Inhibition of the metabotropic glutamate receptor subtype 1 in the anterior cingulate cortex has an analgesic effect during sustained nociceptive hypersensitivity. However, the specific changes in different subtypes of anterior cingulate cortex layer 5 pyramidal neurons, as well as the distinct effect of metabotropic glutamate receptor subtype 1 inhibition on different neuronal subtypes, have not been well studied. Retrograde labeling combined with immunofluorescence, whole cell clamp recording, and behavioral tests combined with RNA interference were performed in a rat model of chronic constriction injury to the sciatic nerve. Commissural layer 5 pyramidal neurons (projecting to the contralateral cortex) existed in the anterior cingulate cortex. The voltage-gated potassium channel subunit 2-mediated current in these neurons were substantially reduced after chronic constriction injury (current densities at +30 mV for the sham, and chronic constriction injury neurons were [mean ± SD] 10.22 ± 3.42 pA/pF vs. 5.58 ± 2.71 pA/pF, respectively; n = 11; P < 0.01), which increased the spike width and fast afterhyperpolarization potential, resulting in hyperexcitability.
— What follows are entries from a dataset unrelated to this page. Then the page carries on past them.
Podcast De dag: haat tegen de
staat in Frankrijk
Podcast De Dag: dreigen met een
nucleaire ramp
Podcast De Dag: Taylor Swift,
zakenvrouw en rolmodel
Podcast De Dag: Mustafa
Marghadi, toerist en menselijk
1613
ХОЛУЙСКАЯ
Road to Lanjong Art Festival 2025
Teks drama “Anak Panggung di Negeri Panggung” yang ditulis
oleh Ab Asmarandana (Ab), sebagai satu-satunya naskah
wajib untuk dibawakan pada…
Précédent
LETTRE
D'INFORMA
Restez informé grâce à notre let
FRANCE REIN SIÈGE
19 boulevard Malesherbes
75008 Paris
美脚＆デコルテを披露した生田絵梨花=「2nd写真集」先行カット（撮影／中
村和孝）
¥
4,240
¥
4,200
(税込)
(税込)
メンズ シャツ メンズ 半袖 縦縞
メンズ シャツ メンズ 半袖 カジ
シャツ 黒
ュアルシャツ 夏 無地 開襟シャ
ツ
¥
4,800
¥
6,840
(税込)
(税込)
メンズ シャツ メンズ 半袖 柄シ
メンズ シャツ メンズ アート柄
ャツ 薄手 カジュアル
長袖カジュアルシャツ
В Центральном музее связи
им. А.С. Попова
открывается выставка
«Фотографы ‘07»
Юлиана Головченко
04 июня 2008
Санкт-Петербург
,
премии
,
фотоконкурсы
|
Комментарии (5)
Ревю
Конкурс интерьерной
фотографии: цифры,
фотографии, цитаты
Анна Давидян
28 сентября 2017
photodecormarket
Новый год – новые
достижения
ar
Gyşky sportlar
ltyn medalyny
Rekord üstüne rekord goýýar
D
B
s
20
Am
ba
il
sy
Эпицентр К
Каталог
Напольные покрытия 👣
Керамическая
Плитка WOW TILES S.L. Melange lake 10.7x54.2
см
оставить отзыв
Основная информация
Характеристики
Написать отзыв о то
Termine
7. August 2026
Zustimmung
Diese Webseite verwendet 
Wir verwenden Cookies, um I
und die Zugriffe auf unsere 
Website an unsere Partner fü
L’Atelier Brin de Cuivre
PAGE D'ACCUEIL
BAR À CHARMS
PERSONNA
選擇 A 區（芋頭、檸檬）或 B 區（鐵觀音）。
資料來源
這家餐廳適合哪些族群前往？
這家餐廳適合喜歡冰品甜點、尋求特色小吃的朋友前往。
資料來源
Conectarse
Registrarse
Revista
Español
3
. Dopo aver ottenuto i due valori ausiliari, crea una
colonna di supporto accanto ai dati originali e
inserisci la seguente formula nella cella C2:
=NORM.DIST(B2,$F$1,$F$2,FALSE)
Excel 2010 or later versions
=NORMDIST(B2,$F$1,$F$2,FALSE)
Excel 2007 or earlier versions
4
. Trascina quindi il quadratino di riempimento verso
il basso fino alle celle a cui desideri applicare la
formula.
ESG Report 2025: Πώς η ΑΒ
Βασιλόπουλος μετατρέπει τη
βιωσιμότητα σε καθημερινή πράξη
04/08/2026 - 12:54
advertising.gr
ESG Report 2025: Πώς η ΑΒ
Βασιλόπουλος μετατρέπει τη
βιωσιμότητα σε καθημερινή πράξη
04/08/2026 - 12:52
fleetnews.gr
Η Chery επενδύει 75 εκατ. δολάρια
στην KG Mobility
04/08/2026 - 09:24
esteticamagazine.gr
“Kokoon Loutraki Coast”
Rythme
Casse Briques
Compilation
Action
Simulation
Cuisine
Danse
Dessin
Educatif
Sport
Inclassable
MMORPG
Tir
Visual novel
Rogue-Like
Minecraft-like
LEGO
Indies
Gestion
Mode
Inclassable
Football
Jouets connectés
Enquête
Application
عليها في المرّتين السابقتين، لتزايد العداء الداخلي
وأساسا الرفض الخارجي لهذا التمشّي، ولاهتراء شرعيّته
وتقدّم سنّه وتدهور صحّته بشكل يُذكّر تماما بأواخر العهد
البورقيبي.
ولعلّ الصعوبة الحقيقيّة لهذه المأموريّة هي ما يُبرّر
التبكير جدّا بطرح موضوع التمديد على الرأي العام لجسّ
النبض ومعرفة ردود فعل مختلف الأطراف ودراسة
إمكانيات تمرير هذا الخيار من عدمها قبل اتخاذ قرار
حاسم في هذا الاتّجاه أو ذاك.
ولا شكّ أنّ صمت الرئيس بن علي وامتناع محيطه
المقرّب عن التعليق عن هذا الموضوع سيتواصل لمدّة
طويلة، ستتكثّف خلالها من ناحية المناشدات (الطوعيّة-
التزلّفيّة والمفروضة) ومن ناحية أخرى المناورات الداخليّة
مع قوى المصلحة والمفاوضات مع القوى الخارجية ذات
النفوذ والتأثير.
Inhibition of metabotropic glutamate receptor subtype 1 alleviated the down-regulation of voltage-gated potassium channel subunit 2 currents (current density increased by 8.11 ± 3.22 pA/pF; n = 7; P < 0.01). Furthermore, knockdown of voltage-gated potassium channel subunit 2 current in the commissural neurons attenuated the analgesic effect of metabotropic glutamate receptor subtype 1 inhibition (n = 6 rats; P < 0.05). The effect of metabotropic glutamate receptor subtype 1 inhibition on commissural anterior cingulate cortex layer 5 pyramidal neurons is likely different with the modification of previously studied hyperpolarization-activated/cyclic nucleotide-gated channel-dependent neurons but relies on the alteration of voltage-gated potassium channel subunit 2 currents. These results will contribute to a better understanding of the therapeutic role of metabotropic glutamate receptor subtype 1 in chronic pain.